Joseph Gelula and the Middle East

A blog used for various classes at Dickinson College focusing on Israeli domestic and international politics and my changing relationship to Israel-Palestine and Zionism.

Consequences of the 2003 Invasion of Iraq

Broadly speaking, the most significant ramification of the 2003 invasion of Iraq was the destabilization of the region. The invasion, following the 1991 Gulf war ended Iraq’s status as a regional power and transformed it into a weak state mired in internal conflict and heavily acted upon by other states such as Iran and Saudi Arabia and their proxies. It resulted in a 2006 civil war, left a weak and unstable democratic government, and created a power vacuum filled by various militias representing different religious and ethnic groups. This includes the Islamic State/Daesh which began as an al-Qaeda branch until it emerged as its own group, taking advantage of the new Iraqi government’s weak hold on its territory.

In this context, Iraq’s fall has been to Iran’s gain. The 2003 invasion of Iraq removed it as a state capable of challenging US hegemony in the region. However, without a strong Iraqi state to act as a buffer to Iran, Iran has been able spread its regional influence and pose a greater threat to US interests, both within Iraq and beyond it in the Levant and Gulf. It has done this both by appealing to Shiites in foreign (often Sunni-led) states or funding Shiite militia groups such as Hezbollah in Lebanon and Syria or Houthi rebels in Yemen. This has led the Sunni-led monarchies (excluding Qatar) in the GCC worry about the security threat of an Iran-backed “Shia crescent” surrounding it on its North, East, and Southern frontier.

As for my obligatory tie-in to Israel, the US invasion of Iraq has been mostly advantageous for Israeli interests. Under Saddam Hussein, Iraq posed a major military threat to Israel. With his regime gone so too is the threat Iraq posed to Israel. Israel has also been a key backer of Kurdish independence groups in Iraq (Fache 2019).

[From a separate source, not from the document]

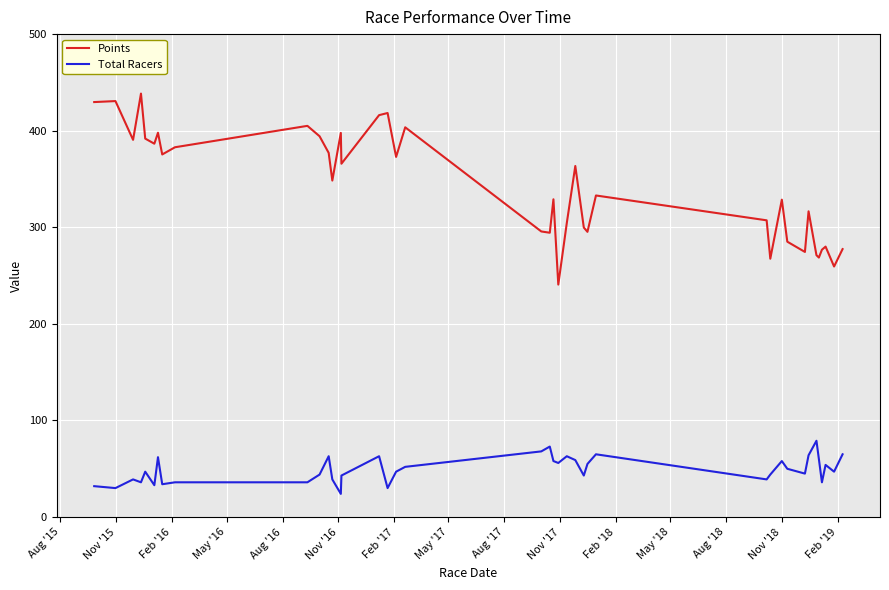

Rank the series by their maximum value, from highest to lowest.

Points, Total Racers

With the fall of Saddam Hussein as a pan-Arabist (and therefore fiercely anti-Israel) leader coupled with the rise of Iran, Israel has benefitted from improved relations with Arab states, especially in the Gulf mostly out of shared strategic opposition to Iran.

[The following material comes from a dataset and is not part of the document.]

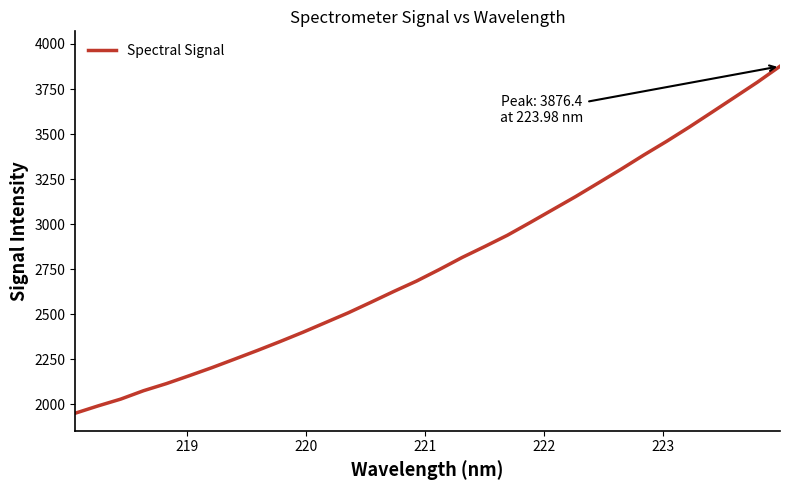

What is the difference between the maximum and minimum values?

1925.5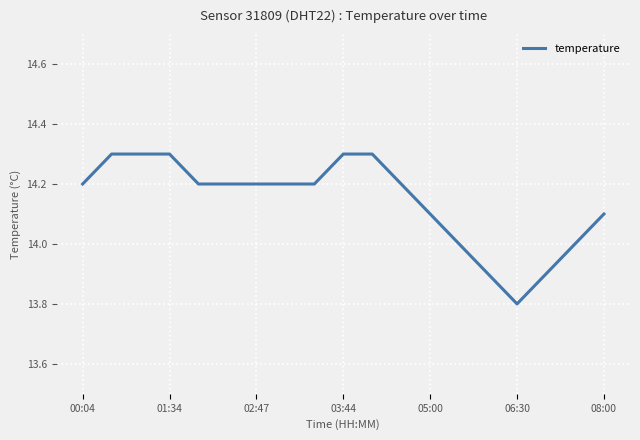

What is the greatest value displayed?

14.3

This is not to say that the destabilization caused by the 2003 invasion has not presented some issues for Israel. While it is true that Israel no longer has to worry about Iraqi scud missiles or chemical weapons landing on Tel-Aviv, Israel does now have to worry about the increasing influence of Hezbollah and Iran in Lebanon and Syria. With the collapse of central state authority in Iraq after the 2003 invasion, Iran has been able to recruit Iraqi Shiite militias to support its aims in the Syrian theatre. Israel has launched numerous strikes in Syria to prevent Iran and its Shiite militias from arming Hezbollah or otherwise threatening its borders (Al-khalidi 2021). One could even pin Israel’s brief skirmish with IS militants in the Golan heights back in 2016 (Osborne 2016) to the power vacuum left by the US in Iraq from which IS/Daesh emerged. However Israel’s military has largely managed to respond to and manage these threats as it focuses on the threat posed by other remaining hostile powers such as Iran.